Воздух стал густым и тяжёлым, им было трудно дышать, словно легкие наполнялись не кислородом, чем-то влажным и спертым. Запах влажной гнили и прелых листьев смешался с чем-то ещё – сладковатым, приторным и оттого неприятным. Анна не могла его опознать. Он напоминал одновременно запах увядших цветов и лёгкий, едва уловимый шлейф разложения. Он въедался в одежду, в волосы, в лёгкие, становился частью её самой.
И тишина. Не мирная, умиротворенная тишина леса, а гнетущая, давящая, словно огромная, невидимая подушка, прижимающаяся к ушам. Птиц почти не было слышно. Лишь изредка раздавался резкий, одинокий крик, от которого по коже бежали мурашки. Кричало что-то одно и то же, и эхо подхватывало этот звук, разносило его по лесу, пока он не терялся вдали, оставляя после себя ещё более звенящую пустоту.
– Степан, – набралась она смелости снова, голос её звучал хрипло и сдавленно, – а что это за запах? Сладкий такой.
Ямщик обернулся, и его обветренное лицо исказила гримаса, в которой смешались брезгливость и нечто, похожее на страх.
– Болота, – буркнул он. – Тут их много. Топкие. С запахом. Лучше тебе, барышня, к ним не соваться. И в лес тоже.
– Почему? – не унималась она, чувствуя, как ледяная тяжесть нарастает под ложечкой.
– Потому что, – он резко дёрнул вожжами, объезжая огромную, казалось, бездонную лужу, – здесь свои порядки. Не столичные. Кто свои – те выживают. Кто чужие – те… – он не договорил, многозначительно хмыкнув. Этого хмыканья было достаточно, чтобы додумать остальное.
Они проезжали мимо очередной деревни. Вернее, того, что от неё осталось. Полтора десятка изб с заколоченными окнами, покосившимися крышами, пустыми глазницами дверей.

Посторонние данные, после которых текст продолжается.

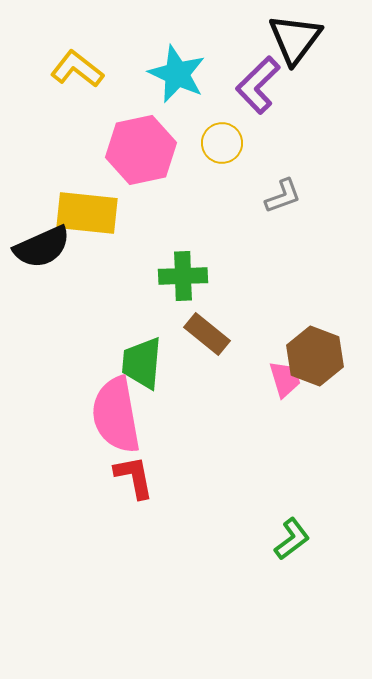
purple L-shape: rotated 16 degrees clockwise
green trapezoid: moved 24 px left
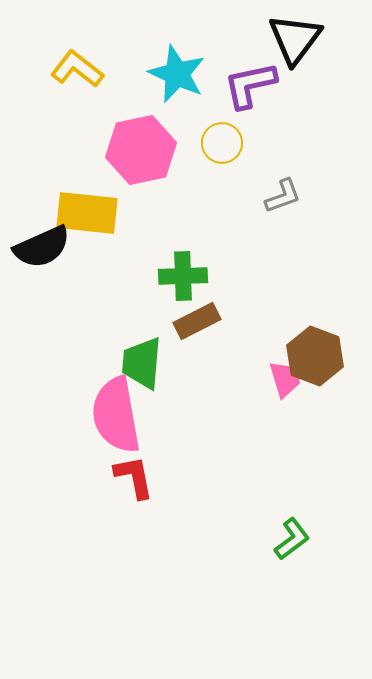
purple L-shape: moved 8 px left; rotated 32 degrees clockwise
brown rectangle: moved 10 px left, 13 px up; rotated 66 degrees counterclockwise
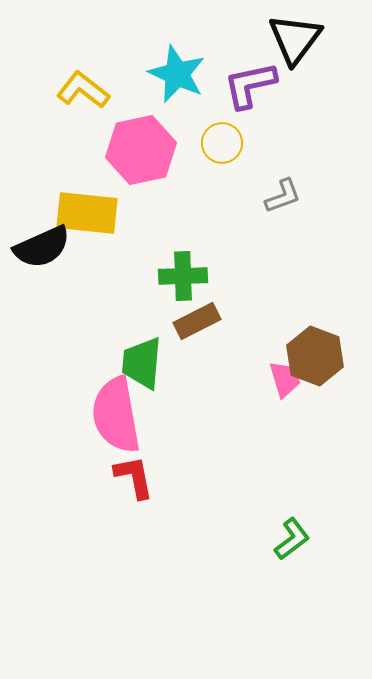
yellow L-shape: moved 6 px right, 21 px down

Сквозь проломы в стенах виднелась мрачная чернота. На заросшем бурьяном околице стоял почерневший сруб колодца с оборванным ведром. Место было мертво. Абсолютно. Даже насекомые, казалось, облетали его стороной.
– А это что? – тихо спросила Анна, уже почти зная ответ.
– Дерёвня Быково, – безразлично отозвался Степан. – После Прошлой Зимы разбежались.
– Что за Прошлая Зима? Что случилось?
Ямщик резко обернулся, и в его глазах впервые мелькнуло что-то, кроме апатии – вспышка настоящего, животного страха. Его пальцы, сжимавшие вожжи, побелели.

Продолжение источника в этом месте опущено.